Buchrezension: M. L. Stedman - Ein weites Leben

Inhalt:

Ein Lastwagen, drei Männer, ein Moment der Unachtsamkeit – von einer Sekunde auf die andere ist das Leben der MacBrides ein anderes. Einzig Sohn Matthew übersteht das Unglück mit schweren Beeinträchtigungen. Und doch findet er zielstrebig zurück nach Meredith Downs, zurück zu Mutter und Schwester, als das Schicksal ein zweites Mal zuschlägt. Und plötzlich steht nicht nur sein Leben auf dem Spiel, sondern seine Seele – und zwar auf eine Weise, die kaum jemand vorhersehen, geschweige denn hätte überleben können. 

Rezension: 

Die MacBrides betreiben seit Generationen eine Schaffarm im Westen Australiens. Sie trotzen dem Klima und der Abgeschiedenheit in der Weite des Landes. Der älteste Sohn Warren soll die Farm perspektivisch übernehmen, doch dazu kommt es nicht. Im Januar 1958 ereignet sich ein Unfall, bei dem Vater Phil und Warren sterben, während der jüngere Sohn Matthew schwer verletzt überlebt. Die Auswirkungen sind nicht nur aufgrund der beiden Todesfälle belastend für die Familie. Tochter Rose quält sich mit schweren Schuldgefühlen und trifft eine folgenschwere Entscheidung, die ihr zum Verhängnis wird und auch die nachfolgende Generation beschäftigen wird.

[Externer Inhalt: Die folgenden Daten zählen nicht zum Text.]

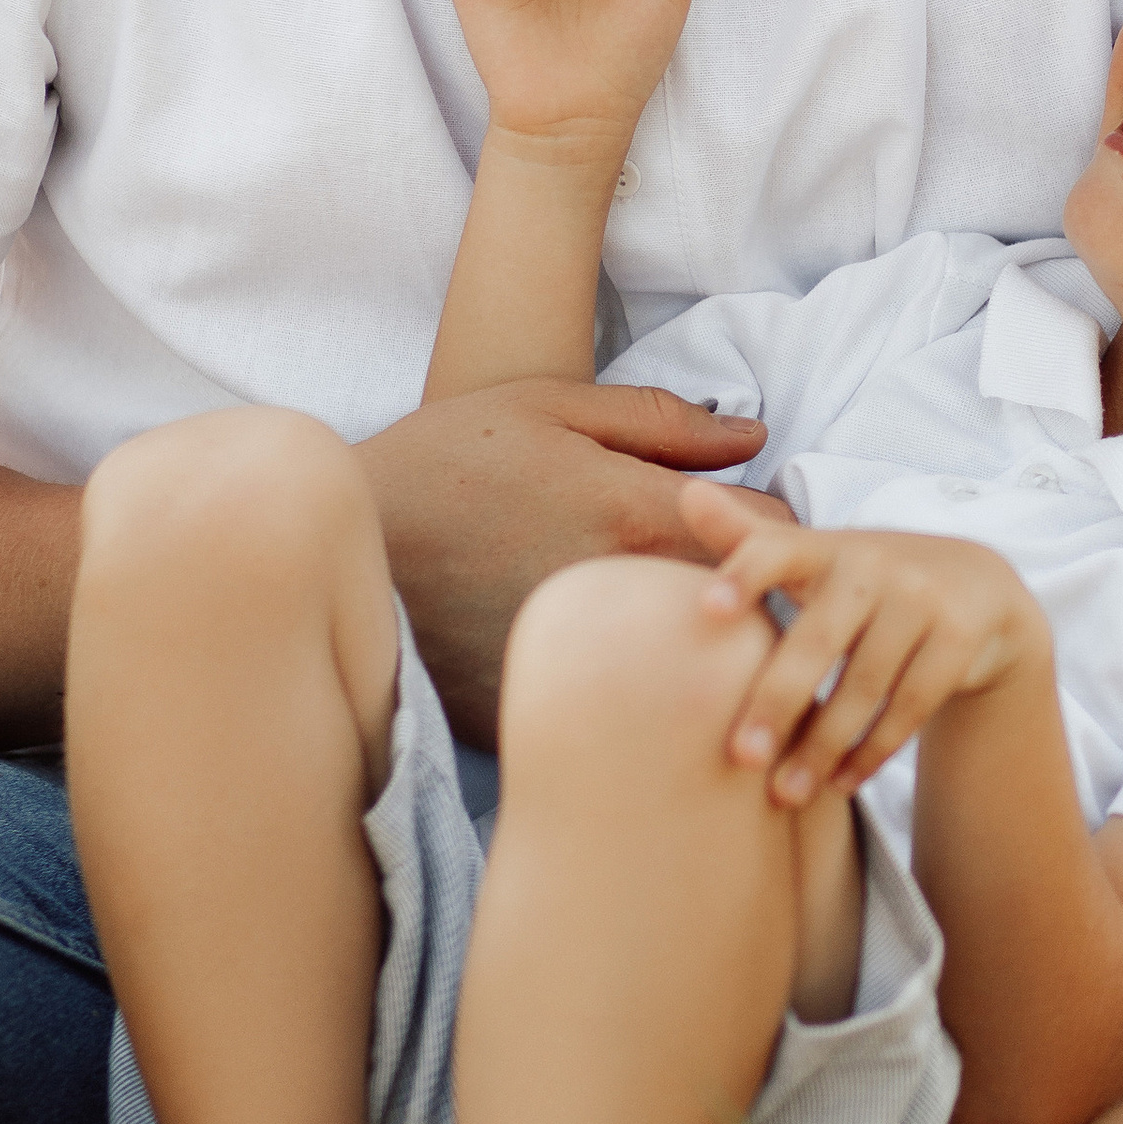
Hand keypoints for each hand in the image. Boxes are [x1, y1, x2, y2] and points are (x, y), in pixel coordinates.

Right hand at [358, 380, 764, 739]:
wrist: (341, 544)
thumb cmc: (445, 461)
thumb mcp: (549, 408)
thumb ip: (661, 423)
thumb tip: (753, 434)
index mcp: (638, 514)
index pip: (775, 536)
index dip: (781, 532)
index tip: (757, 532)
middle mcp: (626, 594)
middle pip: (753, 616)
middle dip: (759, 601)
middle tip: (726, 584)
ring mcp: (588, 660)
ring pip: (697, 675)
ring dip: (703, 654)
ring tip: (668, 628)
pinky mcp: (545, 707)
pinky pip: (623, 714)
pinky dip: (634, 697)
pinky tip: (612, 674)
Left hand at [680, 478, 1047, 805]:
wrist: (978, 587)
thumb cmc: (866, 580)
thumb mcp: (813, 557)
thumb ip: (747, 538)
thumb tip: (686, 494)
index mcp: (824, 548)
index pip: (777, 550)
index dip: (744, 574)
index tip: (706, 610)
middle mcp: (874, 567)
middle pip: (818, 641)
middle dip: (778, 701)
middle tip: (740, 758)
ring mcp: (922, 602)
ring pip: (865, 686)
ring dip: (824, 745)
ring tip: (786, 793)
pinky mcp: (958, 641)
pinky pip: (910, 707)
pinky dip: (873, 751)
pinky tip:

"Ein weites Leben" ist eine Familiengeschichte, die im Wesentlichen in den Jahren 1958 und 1969 handelt, sich insgesamt jedoch über 40 Jahre erstreckt.

Ausdrucksstark vermittelt die Autorin einen eindringlichen Einblick in die Lebensverhältnisse auf einer Schaffarm im Westen Australiens zur damaligen Zeit. Die weiten Entfernungen sind beeindruckend und machen das Leben und Überleben nicht einfach. Dazu kommt, dass die Familie MacBride mit mehreren Tragödien konfrontiert wird, die die Hauptfiguren und ihre Entscheidungen nachdrücklich prägen.

Der Roman handelt von Schuldgefühlen und Geheimnissen, die zerstörerisch sind. Das Leid ist bewegend, aber die Charaktere bleiben distanziert, so dass es mitunter nicht einfach ist, ihr Handeln nachzuvollziehen. Auch die willkürlichen Zeitsprünge und Perspektivwechsel stören den Lesefluss. Spannung erzeugen unvermittelt die Nebenfiguren, die auf Ungereimtheiten stoßen, deren Schicksale aber nur zeitweise eine Rolle spielen und letztlich wieder in Vergessenheit geraten. 
Nach einem spannenden und dramatischen Einstieg dreht sich die Geschichte in den folgenden Jahren im Kreis und ist von einer elendigen Selbstgeißelung geprägt, die ein Verzeihen und zukünftiges Glück ausschließen.  

Es geht um das Erinnern und das Vergessen und wie viel man bereit ist zu tun, um seine Geheimnisse und seine Lieben zu schützen. Insgesamt ist es jedoch sehr deprimierend zu verkraften, wie sich die Charaktere selbst im Weg stehen und dass nicht alle Handlungsstränge zu einem befriedigenden Ende geführt werden. Die Botschaft des Romans hat sich mir damit nicht erschlossen.